Task requirements >> Only lines that contain the string "scelta" should be returned from the material below.

..........

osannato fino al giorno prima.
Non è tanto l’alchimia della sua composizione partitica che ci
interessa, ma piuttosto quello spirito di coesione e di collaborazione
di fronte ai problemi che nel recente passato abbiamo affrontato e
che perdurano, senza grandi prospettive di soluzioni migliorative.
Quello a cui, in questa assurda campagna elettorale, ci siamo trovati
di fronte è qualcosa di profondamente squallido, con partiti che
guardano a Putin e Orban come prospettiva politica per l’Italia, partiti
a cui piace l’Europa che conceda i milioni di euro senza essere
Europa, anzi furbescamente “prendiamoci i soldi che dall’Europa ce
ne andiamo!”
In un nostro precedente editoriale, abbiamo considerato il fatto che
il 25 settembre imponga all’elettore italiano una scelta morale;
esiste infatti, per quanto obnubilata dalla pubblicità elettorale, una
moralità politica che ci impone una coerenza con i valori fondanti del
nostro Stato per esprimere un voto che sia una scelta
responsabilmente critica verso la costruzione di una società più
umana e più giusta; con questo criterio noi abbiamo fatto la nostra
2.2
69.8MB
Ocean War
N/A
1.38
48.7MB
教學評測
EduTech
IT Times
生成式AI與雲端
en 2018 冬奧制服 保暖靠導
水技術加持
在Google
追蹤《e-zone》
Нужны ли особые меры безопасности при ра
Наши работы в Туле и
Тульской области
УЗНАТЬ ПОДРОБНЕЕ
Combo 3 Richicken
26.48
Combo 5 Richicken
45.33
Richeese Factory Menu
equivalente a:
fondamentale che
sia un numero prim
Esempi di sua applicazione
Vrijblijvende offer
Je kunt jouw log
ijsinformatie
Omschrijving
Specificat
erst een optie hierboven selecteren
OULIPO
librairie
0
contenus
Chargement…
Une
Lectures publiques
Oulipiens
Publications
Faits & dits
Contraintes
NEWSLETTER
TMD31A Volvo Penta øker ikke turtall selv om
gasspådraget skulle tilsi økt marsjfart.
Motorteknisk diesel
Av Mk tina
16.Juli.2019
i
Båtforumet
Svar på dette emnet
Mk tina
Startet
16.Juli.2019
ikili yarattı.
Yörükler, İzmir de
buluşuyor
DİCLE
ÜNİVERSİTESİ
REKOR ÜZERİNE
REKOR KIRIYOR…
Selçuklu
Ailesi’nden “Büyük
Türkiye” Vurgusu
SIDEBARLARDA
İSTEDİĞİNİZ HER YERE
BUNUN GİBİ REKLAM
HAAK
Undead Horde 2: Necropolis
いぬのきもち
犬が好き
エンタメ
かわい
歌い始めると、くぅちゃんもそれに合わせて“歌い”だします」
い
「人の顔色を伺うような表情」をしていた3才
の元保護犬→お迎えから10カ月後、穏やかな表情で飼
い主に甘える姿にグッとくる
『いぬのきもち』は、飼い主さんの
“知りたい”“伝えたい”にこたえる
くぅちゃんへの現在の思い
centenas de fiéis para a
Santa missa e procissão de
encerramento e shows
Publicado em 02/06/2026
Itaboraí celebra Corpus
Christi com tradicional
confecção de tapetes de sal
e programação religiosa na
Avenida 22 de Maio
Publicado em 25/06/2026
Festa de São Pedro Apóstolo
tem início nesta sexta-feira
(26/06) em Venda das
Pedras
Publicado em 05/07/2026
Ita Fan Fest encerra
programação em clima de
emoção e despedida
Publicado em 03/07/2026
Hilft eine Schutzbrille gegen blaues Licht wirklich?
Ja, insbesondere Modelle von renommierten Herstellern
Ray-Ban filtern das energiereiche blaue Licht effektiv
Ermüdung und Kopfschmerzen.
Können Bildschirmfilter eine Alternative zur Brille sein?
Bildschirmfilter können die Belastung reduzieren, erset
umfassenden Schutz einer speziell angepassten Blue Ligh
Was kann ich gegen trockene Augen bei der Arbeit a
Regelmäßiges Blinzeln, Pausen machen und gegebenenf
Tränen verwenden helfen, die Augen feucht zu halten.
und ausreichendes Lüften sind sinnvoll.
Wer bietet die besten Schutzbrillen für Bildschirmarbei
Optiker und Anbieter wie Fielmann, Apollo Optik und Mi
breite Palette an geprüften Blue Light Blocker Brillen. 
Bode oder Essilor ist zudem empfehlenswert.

..........

Output below >>
il 25 settembre imponga all’elettore italiano una scelta morale;
nostro Stato per esprimere un voto che sia una scelta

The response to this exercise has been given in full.